━━━━━ Listed records ━━━━━

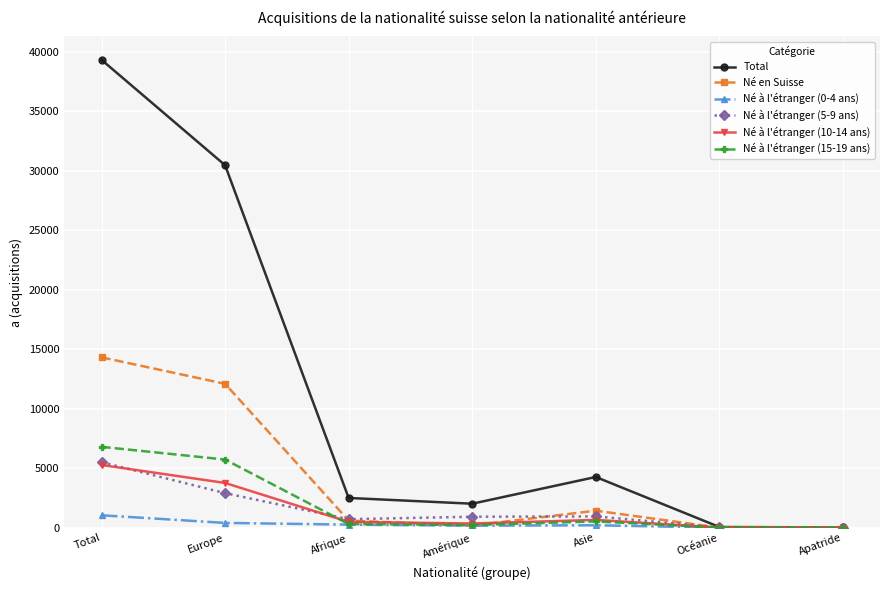

What is the approximate value of Né à l'étranger (0-4 ans) at Océanie, to the nearest 10?

10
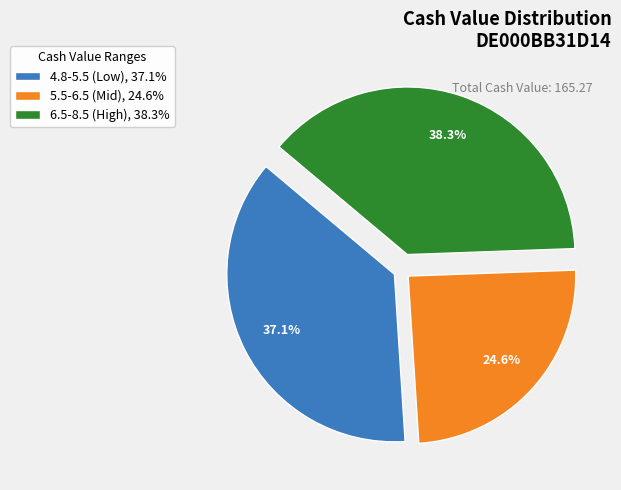

Count the number of slices in the pie.

3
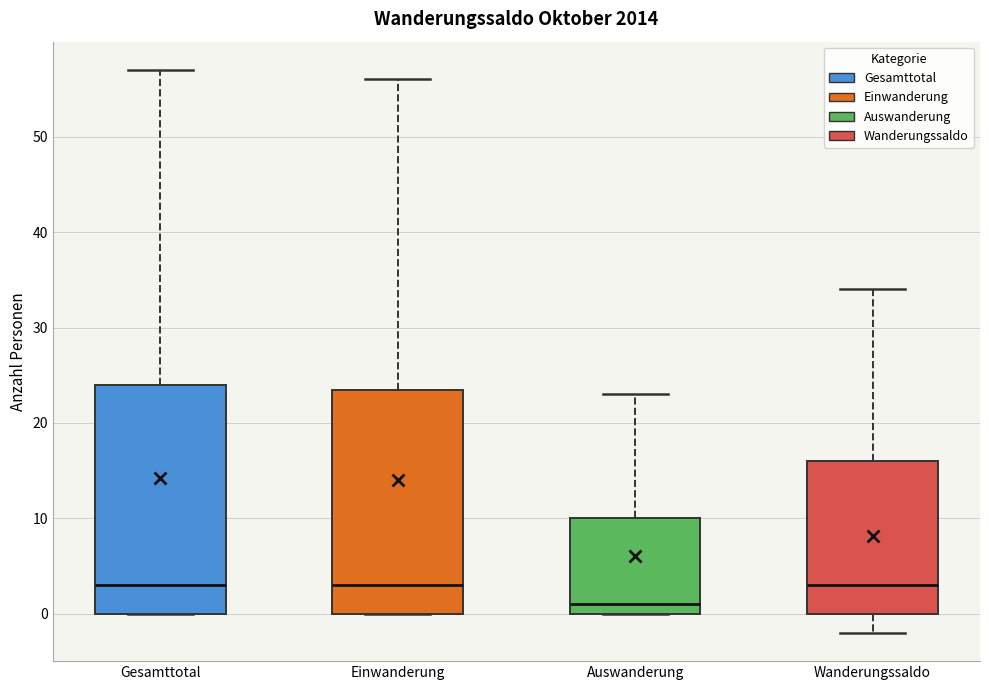

Reading left to right, transcribe this box plot: for each box, give where its median line is, the range the box spans, and where its two whiskers end, as read against the y-axis. The values are not printed on the chart, so give them approximately, as read against the axis.

Gesamttotal: median 3, box 0 to 24, whiskers 0 to 57
Einwanderung: median 3, box 0 to 24, whiskers 0 to 56
Auswanderung: median 1, box 0 to 10, whiskers 0 to 23
Wanderungssaldo: median 3, box 0 to 16, whiskers -2 to 34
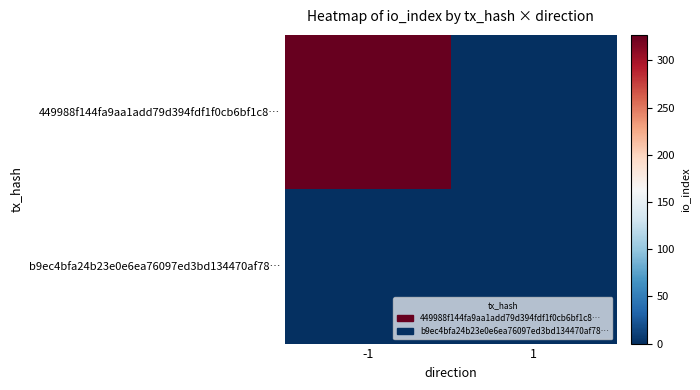

Rank the series at 1 from lowest to highest value.

449988f144fa9aa1add79d394fdf1f0cb6bf1c8…, b9ec4bfa24b23e0e6ea76097ed3bd134470af78…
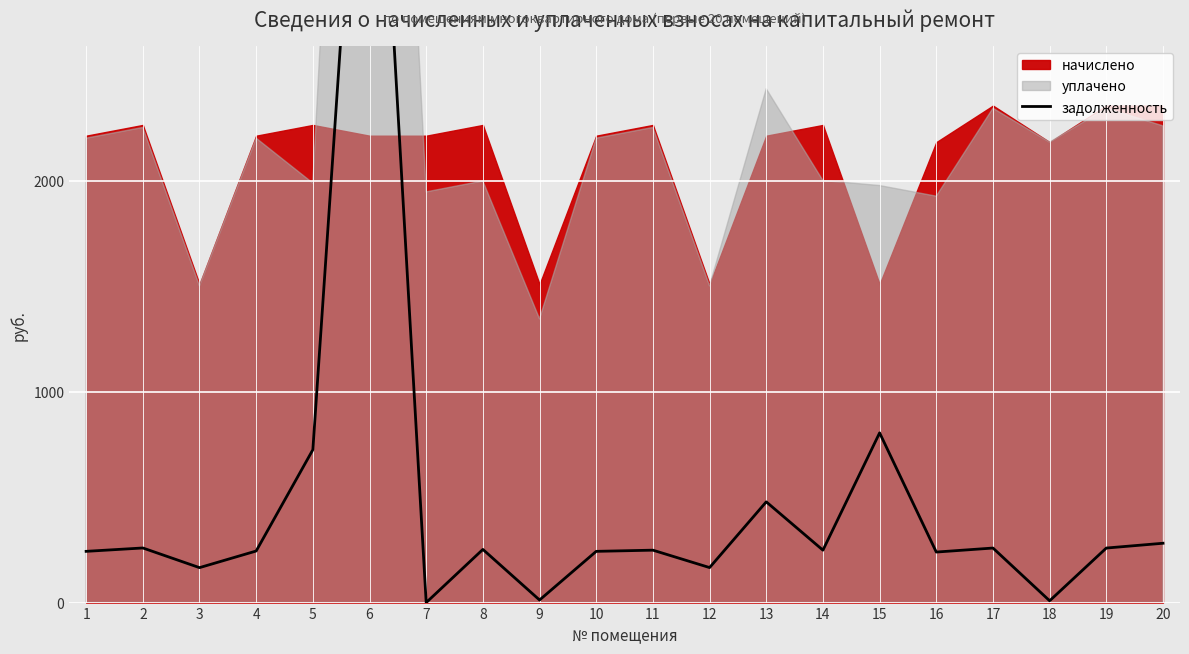

Reading left to right, extract all data points from this chart.

1=243.0	2=259.1	3=165.8	4=244.7	5=725.1	6=4671.7	7=0.0	8=252.2	9=12.2	10=243.0	11=248.6	12=166.1	13=477.9	14=248.6	15=805.1	16=239.7	17=258.7	18=8.6	19=258.7	20=281.4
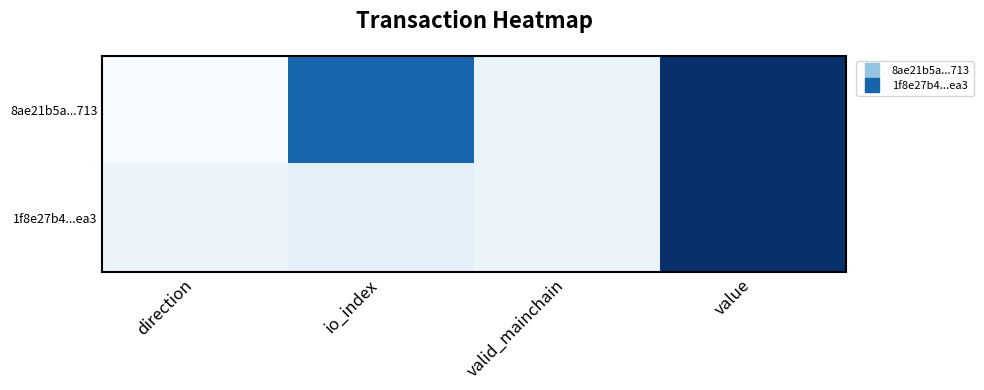

Which series has the largest range (max minus min)?

8ae21b5a...713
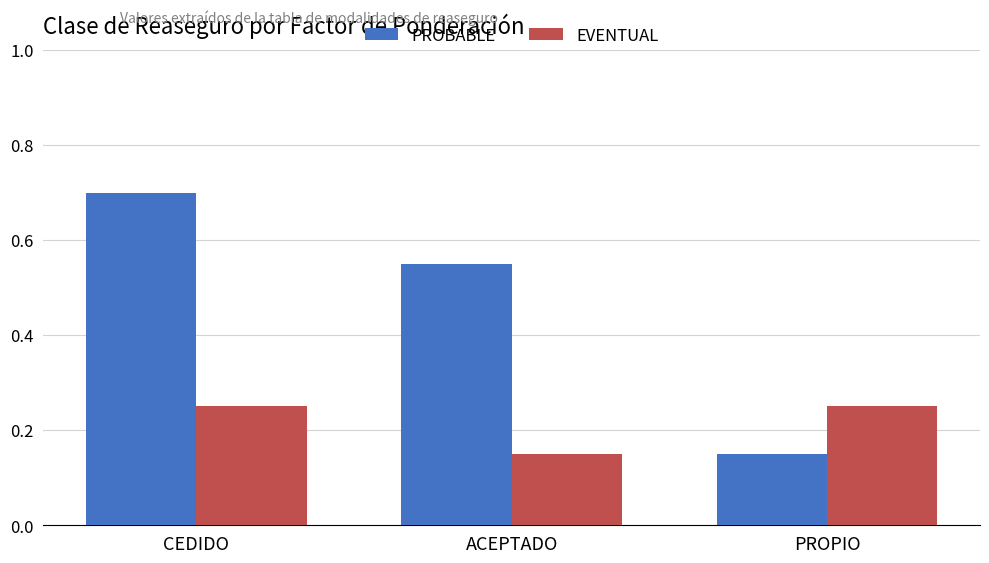

At which label does PROBABLE reach its minimum?

PROPIO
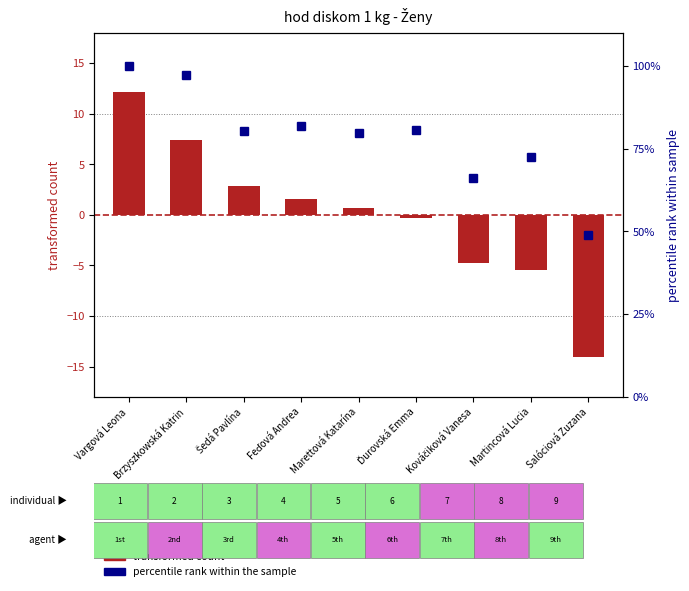

At which label is PB percentile rank closest to 74?

Martincová Lucia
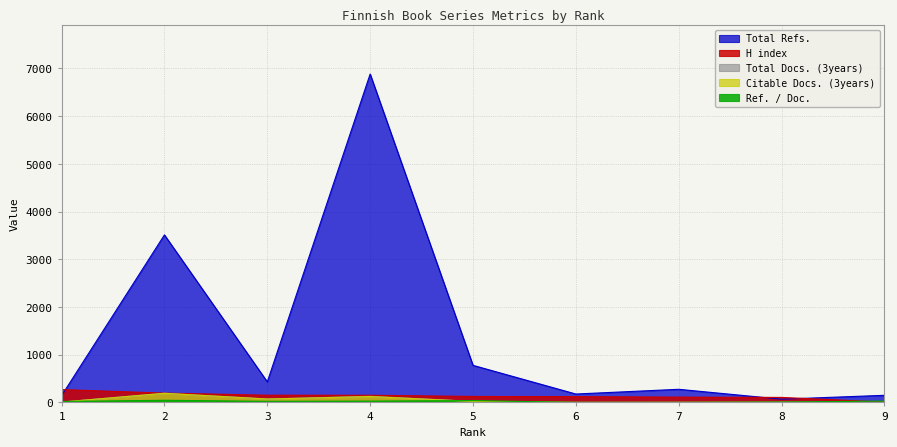

Count the number of data series in this chart.

5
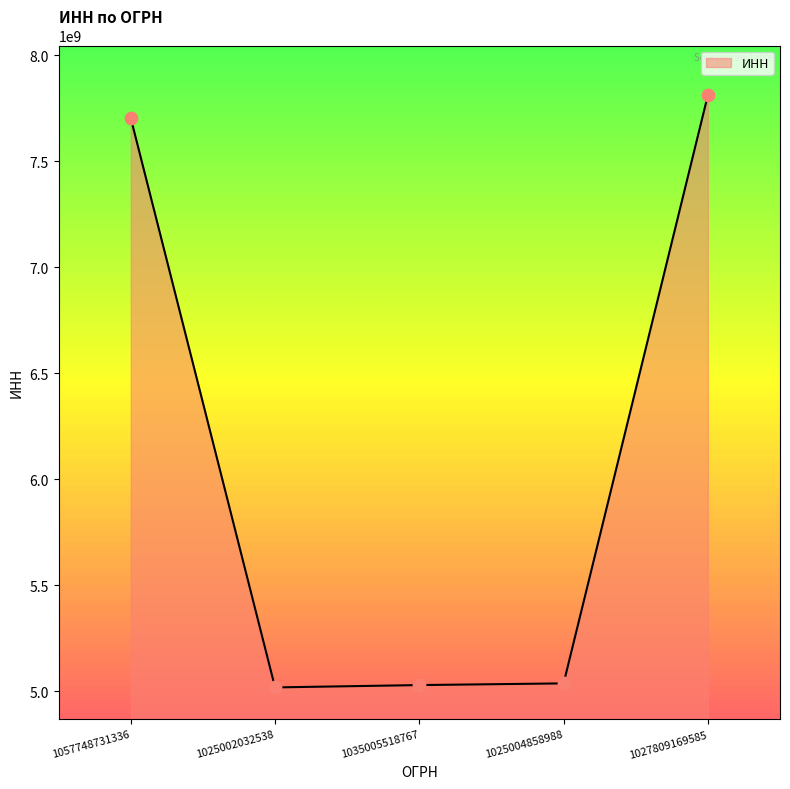

What is the change in value from 1035005518767 to 1025004858988?

+7973908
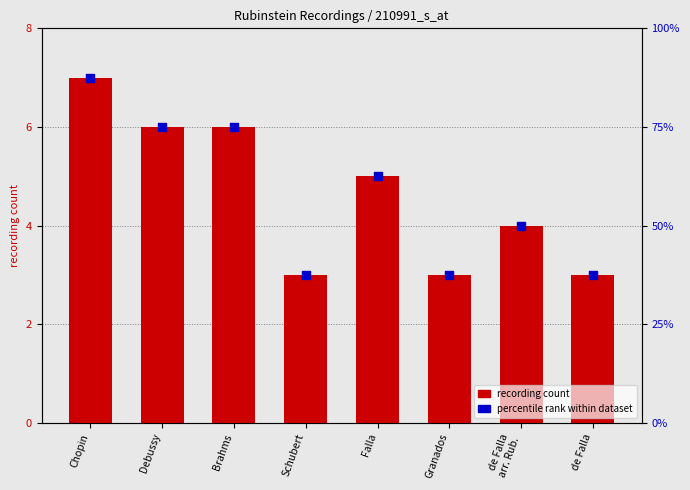

What is the total value across all series at Granados?

40.5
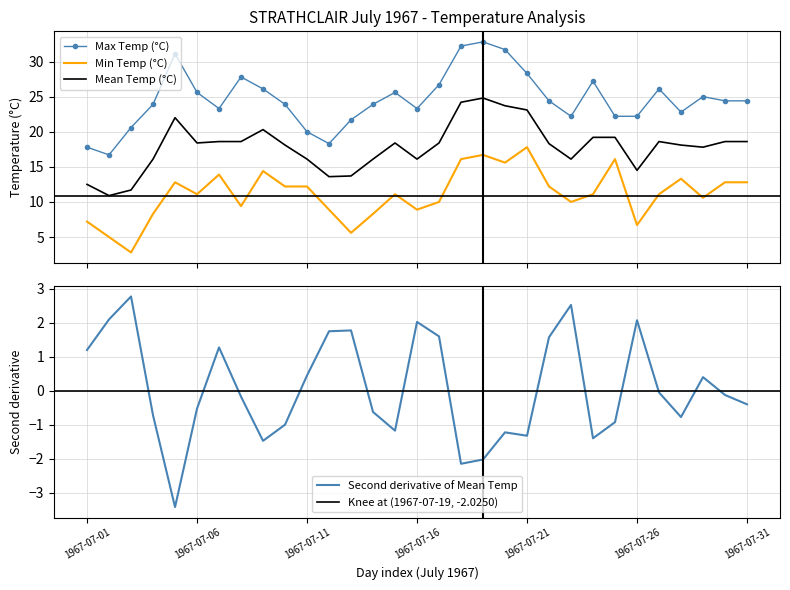

How many series are shown in this chart?

3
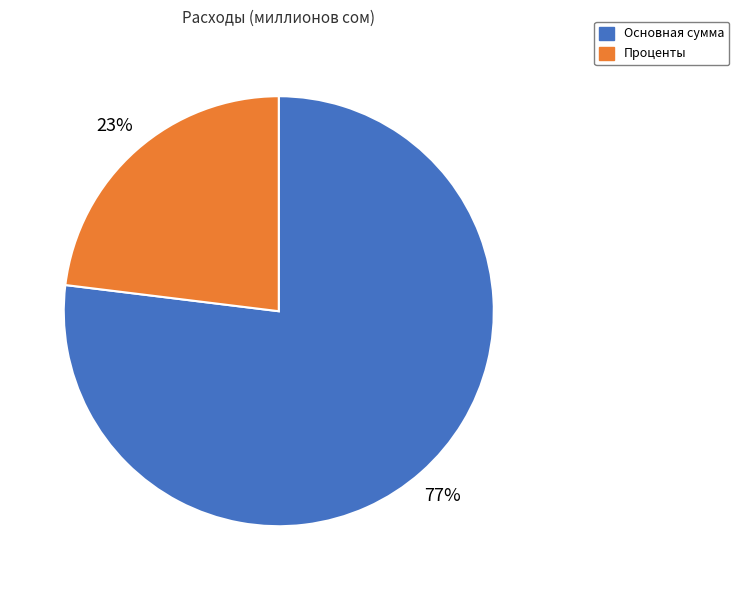

How many slices are in this pie chart?

2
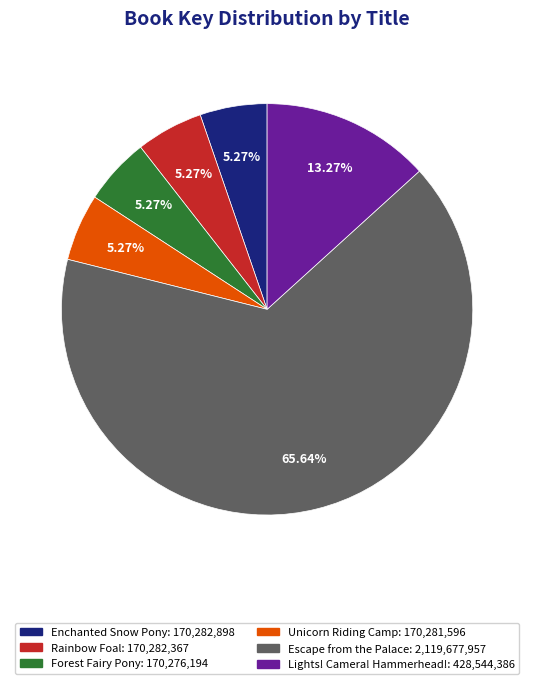

Is the sum of Escape from the Palace and Unicorn Riding Camp greater than half?

Yes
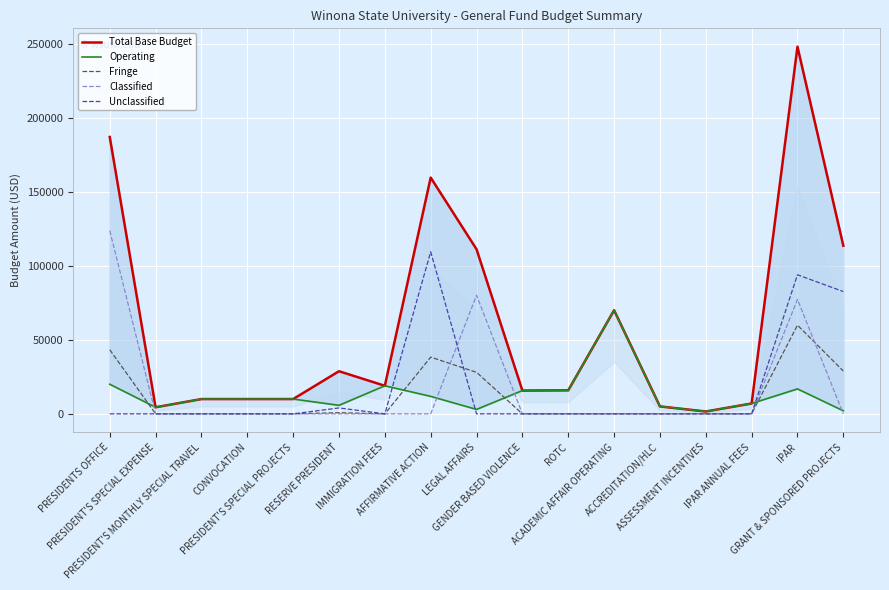

What is the label of the 16th point from the left?

IPAR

━━━━━

| Problem statement |
Reproduce every item above word for word, including each answer, and leave out the pictures.

| Output of the exercise |
What is the approximate value of Né à l'étranger (0-4 ans) at Océanie, to the nearest 10?

10

Count the number of slices in the pie.

3

Reading left to right, transcribe this box plot: for each box, give where its median line is, the range the box spans, and where its two whiskers end, as read against the y-axis. The values are not printed on the chart, so give them approximately, as read against the axis.

Gesamttotal: median 3, box 0 to 24, whiskers 0 to 57
Einwanderung: median 3, box 0 to 24, whiskers 0 to 56
Auswanderung: median 1, box 0 to 10, whiskers 0 to 23
Wanderungssaldo: median 3, box 0 to 16, whiskers -2 to 34

Rank the series at 1 from lowest to highest value.

449988f144fa9aa1add79d394fdf1f0cb6bf1c8…, b9ec4bfa24b23e0e6ea76097ed3bd134470af78…

Reading left to right, extract all data points from this chart.

1=243.0	2=259.1	3=165.8	4=244.7	5=725.1	6=4671.7	7=0.0	8=252.2	9=12.2	10=243.0	11=248.6	12=166.1	13=477.9	14=248.6	15=805.1	16=239.7	17=258.7	18=8.6	19=258.7	20=281.4

Which series has the largest range (max minus min)?

8ae21b5a...713

At which label does PROBABLE reach its minimum?

PROPIO

At which label is PB percentile rank closest to 74?

Martincová Lucia

Count the number of data series in this chart.

5

What is the change in value from 1035005518767 to 1025004858988?

+7973908

What is the total value across all series at Granados?

40.5

How many series are shown in this chart?

3

How many slices are in this pie chart?

2

Is the sum of Escape from the Palace and Unicorn Riding Camp greater than half?

Yes

What is the label of the 16th point from the left?

IPAR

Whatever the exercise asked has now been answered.